◆ TRY IT ◆
Copy each line of the listing below where the word "logger" turns up.

◆ THE DATA ◆

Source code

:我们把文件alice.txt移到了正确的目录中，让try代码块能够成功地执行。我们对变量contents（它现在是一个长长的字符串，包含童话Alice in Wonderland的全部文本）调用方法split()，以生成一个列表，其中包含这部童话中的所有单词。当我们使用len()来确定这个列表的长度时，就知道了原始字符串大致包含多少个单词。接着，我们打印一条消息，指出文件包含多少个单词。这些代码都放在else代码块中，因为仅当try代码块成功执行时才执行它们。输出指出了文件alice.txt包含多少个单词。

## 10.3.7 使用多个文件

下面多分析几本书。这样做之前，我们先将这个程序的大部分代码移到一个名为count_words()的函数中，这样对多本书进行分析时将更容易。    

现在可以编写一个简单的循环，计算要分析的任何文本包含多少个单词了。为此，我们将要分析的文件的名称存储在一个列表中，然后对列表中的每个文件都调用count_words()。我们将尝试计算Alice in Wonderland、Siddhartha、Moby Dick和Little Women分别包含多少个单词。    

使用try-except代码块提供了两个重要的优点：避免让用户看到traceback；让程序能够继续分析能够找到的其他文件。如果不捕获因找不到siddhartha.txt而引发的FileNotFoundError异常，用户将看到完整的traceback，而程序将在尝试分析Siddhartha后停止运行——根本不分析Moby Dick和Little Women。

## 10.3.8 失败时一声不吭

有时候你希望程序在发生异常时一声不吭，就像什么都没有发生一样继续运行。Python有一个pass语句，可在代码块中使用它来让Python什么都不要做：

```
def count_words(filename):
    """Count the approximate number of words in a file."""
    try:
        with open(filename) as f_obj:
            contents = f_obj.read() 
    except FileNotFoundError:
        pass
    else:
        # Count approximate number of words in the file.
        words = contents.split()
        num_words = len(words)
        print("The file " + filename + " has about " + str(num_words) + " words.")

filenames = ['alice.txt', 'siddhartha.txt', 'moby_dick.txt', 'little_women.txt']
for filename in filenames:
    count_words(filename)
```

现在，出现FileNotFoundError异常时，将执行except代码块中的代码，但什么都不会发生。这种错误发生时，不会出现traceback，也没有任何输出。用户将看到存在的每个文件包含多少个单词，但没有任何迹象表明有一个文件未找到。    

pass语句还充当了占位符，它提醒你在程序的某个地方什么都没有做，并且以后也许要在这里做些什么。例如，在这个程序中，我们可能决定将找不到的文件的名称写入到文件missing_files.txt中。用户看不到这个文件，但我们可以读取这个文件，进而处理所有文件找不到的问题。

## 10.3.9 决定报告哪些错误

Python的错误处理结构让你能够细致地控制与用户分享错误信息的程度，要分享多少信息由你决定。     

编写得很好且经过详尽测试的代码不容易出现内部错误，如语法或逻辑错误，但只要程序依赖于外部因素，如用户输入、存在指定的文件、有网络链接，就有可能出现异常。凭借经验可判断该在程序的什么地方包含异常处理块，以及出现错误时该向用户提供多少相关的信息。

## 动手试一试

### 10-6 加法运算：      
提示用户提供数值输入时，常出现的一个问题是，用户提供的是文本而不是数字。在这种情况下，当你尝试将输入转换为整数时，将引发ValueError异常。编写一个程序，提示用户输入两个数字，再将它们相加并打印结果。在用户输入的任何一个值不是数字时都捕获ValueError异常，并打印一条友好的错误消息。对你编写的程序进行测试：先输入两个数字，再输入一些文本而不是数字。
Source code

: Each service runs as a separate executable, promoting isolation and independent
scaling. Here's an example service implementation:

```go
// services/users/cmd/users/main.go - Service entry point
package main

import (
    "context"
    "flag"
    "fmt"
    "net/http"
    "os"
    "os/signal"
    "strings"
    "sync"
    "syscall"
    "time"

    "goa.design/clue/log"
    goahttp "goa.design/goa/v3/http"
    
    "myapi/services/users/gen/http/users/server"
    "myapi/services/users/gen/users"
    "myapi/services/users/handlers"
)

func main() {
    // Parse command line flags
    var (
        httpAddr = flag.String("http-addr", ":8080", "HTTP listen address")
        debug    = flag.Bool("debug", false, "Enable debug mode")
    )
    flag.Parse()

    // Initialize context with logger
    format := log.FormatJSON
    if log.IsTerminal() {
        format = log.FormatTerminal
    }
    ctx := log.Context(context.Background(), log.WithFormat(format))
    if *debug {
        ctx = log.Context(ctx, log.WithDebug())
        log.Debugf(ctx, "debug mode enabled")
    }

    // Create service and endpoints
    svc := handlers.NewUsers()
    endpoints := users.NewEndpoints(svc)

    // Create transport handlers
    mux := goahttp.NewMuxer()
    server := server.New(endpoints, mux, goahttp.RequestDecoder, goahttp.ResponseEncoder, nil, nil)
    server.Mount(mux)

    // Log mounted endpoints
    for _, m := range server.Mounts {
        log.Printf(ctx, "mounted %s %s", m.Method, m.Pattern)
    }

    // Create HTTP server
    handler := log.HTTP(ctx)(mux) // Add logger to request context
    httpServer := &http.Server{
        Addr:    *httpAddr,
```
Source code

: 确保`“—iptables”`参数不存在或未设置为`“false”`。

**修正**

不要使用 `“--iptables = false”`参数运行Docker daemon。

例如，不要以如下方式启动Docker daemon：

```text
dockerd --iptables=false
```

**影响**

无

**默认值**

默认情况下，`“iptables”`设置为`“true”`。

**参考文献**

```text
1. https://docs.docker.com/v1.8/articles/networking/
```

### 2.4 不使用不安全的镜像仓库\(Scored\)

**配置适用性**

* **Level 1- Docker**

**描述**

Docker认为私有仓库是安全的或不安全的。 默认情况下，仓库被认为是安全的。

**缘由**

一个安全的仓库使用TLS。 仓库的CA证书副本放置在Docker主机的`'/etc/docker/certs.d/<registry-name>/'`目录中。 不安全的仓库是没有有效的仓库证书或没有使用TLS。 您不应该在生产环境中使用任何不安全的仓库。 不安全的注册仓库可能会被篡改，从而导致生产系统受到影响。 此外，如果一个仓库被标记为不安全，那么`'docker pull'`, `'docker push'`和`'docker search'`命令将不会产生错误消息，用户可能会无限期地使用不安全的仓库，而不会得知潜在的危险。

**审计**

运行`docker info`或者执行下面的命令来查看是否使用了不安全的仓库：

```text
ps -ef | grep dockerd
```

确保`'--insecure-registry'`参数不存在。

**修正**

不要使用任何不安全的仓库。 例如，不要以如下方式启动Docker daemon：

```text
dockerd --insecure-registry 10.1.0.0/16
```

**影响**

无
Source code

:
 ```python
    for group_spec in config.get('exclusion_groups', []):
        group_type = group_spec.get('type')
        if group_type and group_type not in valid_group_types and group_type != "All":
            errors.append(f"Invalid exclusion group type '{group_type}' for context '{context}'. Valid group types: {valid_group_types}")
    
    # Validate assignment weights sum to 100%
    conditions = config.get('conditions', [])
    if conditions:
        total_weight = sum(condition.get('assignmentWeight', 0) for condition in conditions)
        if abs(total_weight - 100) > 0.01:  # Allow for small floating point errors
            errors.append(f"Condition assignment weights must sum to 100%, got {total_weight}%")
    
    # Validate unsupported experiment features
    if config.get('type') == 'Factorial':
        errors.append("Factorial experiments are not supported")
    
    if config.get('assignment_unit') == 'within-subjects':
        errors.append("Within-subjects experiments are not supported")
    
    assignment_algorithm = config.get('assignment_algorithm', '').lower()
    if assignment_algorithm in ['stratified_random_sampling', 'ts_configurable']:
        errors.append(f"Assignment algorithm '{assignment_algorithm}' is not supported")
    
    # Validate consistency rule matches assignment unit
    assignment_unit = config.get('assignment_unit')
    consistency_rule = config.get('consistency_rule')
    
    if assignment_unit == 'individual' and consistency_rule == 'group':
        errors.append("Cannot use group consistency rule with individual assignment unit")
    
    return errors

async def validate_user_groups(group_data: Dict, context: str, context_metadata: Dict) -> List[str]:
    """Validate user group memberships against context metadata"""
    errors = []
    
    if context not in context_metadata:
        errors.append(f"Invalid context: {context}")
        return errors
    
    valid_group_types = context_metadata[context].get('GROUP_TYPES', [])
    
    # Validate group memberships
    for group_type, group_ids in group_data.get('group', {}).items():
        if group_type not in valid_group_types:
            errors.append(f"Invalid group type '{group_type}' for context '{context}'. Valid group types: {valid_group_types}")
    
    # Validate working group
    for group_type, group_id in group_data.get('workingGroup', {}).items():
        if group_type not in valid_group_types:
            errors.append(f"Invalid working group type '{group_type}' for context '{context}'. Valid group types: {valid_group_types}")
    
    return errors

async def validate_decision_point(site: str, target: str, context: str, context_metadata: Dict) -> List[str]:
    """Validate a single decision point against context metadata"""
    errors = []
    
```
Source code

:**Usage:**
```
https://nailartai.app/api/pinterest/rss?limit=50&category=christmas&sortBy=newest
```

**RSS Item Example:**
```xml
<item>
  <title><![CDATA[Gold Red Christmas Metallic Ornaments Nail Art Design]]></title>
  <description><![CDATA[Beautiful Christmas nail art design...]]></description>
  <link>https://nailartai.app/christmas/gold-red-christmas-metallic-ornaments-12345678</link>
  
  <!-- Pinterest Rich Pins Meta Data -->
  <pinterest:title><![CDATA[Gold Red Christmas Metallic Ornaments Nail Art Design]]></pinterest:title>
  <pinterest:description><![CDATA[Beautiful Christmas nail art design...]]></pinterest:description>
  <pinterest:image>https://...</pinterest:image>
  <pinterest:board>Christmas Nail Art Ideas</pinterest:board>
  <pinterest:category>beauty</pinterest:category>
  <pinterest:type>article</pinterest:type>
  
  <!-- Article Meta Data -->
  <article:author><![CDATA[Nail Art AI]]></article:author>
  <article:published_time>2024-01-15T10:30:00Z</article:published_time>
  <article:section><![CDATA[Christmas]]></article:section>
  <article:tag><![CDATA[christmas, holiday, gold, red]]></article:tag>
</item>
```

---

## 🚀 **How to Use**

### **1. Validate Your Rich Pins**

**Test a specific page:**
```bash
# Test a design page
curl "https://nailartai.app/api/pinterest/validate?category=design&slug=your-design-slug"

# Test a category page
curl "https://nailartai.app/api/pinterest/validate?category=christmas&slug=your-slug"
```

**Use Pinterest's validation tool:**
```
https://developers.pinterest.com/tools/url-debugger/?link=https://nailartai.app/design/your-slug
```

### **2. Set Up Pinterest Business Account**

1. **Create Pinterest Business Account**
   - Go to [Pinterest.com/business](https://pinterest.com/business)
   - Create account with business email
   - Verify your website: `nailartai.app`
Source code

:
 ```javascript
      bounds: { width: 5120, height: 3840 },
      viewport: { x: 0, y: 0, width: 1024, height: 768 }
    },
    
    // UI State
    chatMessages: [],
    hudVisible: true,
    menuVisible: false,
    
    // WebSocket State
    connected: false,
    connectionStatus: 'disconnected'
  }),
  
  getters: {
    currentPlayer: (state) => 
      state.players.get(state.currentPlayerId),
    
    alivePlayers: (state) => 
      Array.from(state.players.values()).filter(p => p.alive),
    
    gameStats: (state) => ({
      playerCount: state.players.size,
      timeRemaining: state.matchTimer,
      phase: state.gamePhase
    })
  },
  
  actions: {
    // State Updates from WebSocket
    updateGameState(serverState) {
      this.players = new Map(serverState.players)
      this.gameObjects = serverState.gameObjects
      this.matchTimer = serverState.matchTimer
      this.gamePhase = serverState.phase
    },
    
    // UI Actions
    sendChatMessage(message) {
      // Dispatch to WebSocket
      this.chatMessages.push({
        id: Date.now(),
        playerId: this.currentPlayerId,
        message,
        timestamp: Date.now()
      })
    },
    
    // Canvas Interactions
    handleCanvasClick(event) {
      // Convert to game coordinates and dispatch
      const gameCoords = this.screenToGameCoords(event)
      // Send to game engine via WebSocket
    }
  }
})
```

◆ RESULT FOR THIS TASK ◆
    // Initialize context with logger
    handler := log.HTTP(ctx)(mux) // Add logger to request context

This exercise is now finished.